Help with Fibonacci!

Hello everyone!

I made an unprofitable trade today and i wanted to analyze the reason it became a bad trade to identify what i did wrong…

I use fibonacci retracement levels.

As you can see in the first picture price had been dropping, so when i saw the first
green candles i though a reversal was near so drew the fibonacci from [I]the bottom to the top[/I]… I then believed i had hit a support level so i got long but as you can see i was wrong.

Imageshack - 1062011secondtradeloss.png

I then redrew afterwards it hit my SL the fibonacci from [I]the top to the bottom[/I] and i got this…

Imageshack - 1062011secondtradelossy.png

As you can see it was quite near a resistance level, but not all the way… I’ve read in the babypips school that it doesn’t have to be quite on spot but you shall rather see the areas as as areas of interest or kill-zones?? What does this mean? :33:

Before i did the trade I must admit that i had both these scenarios in my head, that it could just be a temporary reversal and then continue the down trend…

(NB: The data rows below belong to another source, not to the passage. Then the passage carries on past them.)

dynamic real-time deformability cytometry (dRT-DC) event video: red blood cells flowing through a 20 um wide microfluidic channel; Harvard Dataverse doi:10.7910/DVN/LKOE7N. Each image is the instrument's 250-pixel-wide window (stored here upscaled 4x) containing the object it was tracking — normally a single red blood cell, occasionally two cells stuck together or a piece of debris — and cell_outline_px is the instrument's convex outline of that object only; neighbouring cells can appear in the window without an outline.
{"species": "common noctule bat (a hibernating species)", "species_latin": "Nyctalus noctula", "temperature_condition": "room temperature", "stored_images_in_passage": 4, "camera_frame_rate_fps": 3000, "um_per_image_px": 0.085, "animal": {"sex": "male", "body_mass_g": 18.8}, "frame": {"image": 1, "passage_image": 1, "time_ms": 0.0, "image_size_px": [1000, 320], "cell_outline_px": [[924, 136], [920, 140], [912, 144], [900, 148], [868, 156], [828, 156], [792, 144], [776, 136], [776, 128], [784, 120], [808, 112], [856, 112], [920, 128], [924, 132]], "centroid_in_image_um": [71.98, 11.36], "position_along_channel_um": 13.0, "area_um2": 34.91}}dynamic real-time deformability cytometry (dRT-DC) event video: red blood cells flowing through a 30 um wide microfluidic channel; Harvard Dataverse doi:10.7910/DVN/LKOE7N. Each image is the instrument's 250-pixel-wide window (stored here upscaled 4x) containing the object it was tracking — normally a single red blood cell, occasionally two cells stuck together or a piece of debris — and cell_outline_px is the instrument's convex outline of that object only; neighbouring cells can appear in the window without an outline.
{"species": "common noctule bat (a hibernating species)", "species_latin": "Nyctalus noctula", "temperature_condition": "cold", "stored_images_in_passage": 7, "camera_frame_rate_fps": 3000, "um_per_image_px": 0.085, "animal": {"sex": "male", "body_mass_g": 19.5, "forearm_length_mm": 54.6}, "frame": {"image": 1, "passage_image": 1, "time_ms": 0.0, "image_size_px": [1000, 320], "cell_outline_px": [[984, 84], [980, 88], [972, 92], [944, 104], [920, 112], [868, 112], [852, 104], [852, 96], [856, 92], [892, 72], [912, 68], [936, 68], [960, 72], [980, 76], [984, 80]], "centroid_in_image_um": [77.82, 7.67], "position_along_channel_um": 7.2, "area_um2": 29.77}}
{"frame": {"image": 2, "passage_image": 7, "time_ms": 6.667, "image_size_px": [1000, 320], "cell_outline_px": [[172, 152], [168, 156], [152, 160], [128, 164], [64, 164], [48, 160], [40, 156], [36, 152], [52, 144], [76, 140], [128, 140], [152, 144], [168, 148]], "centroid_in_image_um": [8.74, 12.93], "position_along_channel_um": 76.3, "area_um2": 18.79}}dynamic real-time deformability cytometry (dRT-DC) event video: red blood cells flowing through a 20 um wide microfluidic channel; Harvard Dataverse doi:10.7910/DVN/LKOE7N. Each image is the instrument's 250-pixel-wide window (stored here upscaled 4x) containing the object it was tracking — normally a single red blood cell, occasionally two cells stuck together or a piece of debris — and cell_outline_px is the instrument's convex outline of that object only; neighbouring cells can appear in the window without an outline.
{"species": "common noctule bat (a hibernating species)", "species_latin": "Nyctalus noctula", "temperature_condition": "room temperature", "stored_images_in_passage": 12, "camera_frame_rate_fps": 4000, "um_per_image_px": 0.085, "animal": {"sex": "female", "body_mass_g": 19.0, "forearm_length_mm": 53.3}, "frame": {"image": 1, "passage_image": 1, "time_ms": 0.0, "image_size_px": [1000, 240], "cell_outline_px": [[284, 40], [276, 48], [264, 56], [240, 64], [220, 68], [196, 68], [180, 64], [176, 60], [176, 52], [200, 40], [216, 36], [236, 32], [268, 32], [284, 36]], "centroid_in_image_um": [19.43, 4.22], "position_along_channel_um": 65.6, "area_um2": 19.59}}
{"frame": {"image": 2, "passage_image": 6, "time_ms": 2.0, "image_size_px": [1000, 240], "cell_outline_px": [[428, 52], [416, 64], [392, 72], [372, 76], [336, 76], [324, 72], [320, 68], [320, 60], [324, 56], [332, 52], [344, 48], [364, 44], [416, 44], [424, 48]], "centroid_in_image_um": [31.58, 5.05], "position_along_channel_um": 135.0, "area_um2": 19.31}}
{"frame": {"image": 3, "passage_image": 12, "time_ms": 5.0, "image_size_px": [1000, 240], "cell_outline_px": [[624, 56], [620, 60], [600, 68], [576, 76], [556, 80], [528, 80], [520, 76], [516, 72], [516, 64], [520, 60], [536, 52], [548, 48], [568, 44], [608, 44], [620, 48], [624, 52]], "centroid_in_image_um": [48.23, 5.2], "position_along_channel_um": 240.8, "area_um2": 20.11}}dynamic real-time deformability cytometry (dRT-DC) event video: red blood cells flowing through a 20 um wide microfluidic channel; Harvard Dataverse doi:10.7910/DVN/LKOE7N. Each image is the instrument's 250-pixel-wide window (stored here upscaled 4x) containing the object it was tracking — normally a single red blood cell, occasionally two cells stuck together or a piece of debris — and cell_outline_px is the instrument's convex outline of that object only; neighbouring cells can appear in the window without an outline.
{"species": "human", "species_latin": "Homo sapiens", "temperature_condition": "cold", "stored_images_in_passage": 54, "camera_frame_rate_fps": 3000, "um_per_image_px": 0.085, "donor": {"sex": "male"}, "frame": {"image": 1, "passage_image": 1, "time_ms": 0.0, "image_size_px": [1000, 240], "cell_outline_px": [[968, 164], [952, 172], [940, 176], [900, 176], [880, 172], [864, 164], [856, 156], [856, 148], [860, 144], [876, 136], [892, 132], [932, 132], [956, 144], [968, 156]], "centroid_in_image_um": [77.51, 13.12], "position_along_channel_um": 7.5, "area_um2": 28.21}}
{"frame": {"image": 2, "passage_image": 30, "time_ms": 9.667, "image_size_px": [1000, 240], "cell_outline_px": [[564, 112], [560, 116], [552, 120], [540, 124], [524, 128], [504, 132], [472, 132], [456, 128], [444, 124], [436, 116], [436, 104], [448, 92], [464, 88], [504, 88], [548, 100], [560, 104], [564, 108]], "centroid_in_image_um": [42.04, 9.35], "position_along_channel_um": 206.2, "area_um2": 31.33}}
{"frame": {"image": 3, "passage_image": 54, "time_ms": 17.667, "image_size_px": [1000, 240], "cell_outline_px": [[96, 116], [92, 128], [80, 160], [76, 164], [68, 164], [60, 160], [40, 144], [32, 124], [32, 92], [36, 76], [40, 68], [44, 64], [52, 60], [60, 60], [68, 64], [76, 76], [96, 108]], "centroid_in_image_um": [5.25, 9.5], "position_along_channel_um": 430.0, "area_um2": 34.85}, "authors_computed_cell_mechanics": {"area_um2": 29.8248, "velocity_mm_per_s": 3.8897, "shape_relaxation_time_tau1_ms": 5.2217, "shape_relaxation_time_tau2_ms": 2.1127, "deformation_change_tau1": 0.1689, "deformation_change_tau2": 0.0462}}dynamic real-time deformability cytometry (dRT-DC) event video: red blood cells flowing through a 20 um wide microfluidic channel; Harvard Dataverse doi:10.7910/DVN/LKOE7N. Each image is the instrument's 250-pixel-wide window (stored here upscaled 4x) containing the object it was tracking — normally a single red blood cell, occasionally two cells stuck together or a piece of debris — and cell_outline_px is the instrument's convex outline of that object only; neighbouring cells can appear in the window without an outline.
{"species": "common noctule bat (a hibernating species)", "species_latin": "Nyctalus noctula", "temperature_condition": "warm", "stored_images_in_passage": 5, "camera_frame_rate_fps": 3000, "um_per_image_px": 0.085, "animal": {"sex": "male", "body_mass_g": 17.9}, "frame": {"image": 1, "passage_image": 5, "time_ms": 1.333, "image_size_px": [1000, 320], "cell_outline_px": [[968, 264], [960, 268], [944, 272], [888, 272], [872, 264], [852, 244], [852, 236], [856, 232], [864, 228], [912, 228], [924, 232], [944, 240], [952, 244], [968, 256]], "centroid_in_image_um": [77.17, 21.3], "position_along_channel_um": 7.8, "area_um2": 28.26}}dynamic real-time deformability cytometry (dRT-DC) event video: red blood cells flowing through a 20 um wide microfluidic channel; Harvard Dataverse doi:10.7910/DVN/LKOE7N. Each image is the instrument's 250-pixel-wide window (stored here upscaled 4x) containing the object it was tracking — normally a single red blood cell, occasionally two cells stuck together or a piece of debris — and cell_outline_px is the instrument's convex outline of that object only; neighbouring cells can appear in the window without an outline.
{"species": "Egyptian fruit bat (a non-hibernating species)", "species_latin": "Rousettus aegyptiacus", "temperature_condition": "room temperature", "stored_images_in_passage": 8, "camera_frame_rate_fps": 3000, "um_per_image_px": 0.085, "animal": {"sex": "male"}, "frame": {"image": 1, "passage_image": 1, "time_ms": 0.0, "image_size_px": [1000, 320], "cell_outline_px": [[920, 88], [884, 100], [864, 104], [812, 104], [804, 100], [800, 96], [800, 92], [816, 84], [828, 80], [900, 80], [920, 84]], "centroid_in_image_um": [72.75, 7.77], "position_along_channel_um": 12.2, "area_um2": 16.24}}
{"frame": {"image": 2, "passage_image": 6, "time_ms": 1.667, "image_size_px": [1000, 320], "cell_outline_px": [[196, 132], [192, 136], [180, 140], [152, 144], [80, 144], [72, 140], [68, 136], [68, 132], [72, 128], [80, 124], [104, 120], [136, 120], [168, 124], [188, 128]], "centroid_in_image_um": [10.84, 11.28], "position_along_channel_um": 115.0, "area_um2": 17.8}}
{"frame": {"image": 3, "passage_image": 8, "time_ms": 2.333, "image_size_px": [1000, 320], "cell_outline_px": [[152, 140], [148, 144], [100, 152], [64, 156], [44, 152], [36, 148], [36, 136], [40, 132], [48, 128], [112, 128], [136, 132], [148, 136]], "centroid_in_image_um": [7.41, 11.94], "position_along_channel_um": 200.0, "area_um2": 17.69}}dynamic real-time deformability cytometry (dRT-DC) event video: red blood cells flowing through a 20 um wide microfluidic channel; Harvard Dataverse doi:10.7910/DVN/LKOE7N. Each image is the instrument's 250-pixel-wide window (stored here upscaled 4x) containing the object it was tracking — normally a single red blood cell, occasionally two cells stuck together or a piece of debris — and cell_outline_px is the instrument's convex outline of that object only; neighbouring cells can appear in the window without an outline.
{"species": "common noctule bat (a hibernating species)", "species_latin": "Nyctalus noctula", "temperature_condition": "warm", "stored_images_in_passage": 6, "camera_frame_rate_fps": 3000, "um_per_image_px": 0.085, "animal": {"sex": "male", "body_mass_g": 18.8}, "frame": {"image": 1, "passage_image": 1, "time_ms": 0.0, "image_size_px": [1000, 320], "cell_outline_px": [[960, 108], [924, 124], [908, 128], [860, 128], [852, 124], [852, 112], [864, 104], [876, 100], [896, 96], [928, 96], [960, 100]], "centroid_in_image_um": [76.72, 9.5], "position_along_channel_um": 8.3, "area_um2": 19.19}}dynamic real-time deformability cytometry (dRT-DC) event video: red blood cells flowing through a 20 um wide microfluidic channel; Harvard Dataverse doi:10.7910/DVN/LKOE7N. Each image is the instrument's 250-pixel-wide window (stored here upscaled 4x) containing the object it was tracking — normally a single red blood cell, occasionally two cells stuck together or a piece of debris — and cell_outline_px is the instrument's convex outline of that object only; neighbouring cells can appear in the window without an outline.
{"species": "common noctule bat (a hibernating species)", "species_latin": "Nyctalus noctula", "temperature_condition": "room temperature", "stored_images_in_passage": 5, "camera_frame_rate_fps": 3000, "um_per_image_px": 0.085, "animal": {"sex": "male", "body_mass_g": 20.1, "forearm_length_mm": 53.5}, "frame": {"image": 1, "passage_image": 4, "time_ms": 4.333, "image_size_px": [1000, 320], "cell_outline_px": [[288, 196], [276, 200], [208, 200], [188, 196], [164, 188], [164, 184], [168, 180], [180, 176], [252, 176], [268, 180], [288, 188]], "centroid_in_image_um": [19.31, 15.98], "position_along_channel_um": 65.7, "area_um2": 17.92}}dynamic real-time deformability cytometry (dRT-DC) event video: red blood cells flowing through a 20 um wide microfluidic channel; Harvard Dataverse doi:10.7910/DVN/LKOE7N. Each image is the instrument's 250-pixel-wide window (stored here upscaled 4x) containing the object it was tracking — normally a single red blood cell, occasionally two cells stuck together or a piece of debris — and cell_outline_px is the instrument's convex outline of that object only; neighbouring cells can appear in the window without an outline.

I think my example was really alike with the one in the school

http://www.babypips.com/school/image...trend-end2.png

But the green candles and the wrong drawn fibonacci got me…
I was guessing that it would be a reversal, and this is dangerous in trading, however i’ve never encountered this. Until now.

What are your opinions, have i analyzed my mistake correctly? :33:

Best of regards - Oasis :slight_smile:

Sorry to hear about you loss Oasis. Do you mind uploading your first chart again? I can’t seem to see it.

ImageShack® - Online Photo and Video Hosting

The chart shows a clear line of resistance with a false breakout (price closed clear of resistance but the next bar reversed back in to the range).
With price flowing down, it touched the clear support line and broke through it. This time holding below for a few bars.
Think short.
Support becomes resistance as price comes back and reacts to continue the down trend.

It would help if you backtested, plotting fibonacci on old data. Pick two swing points, a high and a low. You can either match fib levels with price action or other indicators to find confluence, eg a fib level with a support line. Or wait and watch how price reacts to each fib level. Have a plan before hand. I don’t feel you had a specific entry method or an exit.

An area of interest, is a location where you expect something to happen. Price sometimes hits it perfectly to the pip, sometimes its off by a few pips, that’s why it’s an area, a zone.

Thank you!

Well the plan is just to buy when price hits these levels. Do you mean with a specifit entry/exit method that i should add some kind of confirmation, like monotoring the following candles how they behave and then decide?

I will practice fibos, I think fibo will just take time to be comfortable trading with. I read somewhere that fibs are a good trading strategy.

Let me add something to what you already mentioned, which I would take heed to because you nailed it.
Fibos, like anything else, are not good to be used as a standalone. You need to have a confluence of other indicators in order to make an educated trading decision. By adding a confluence, you are supporting the evidence or you could be repudiating it. When you get other indicators lining up, then it adds more confidence to your position.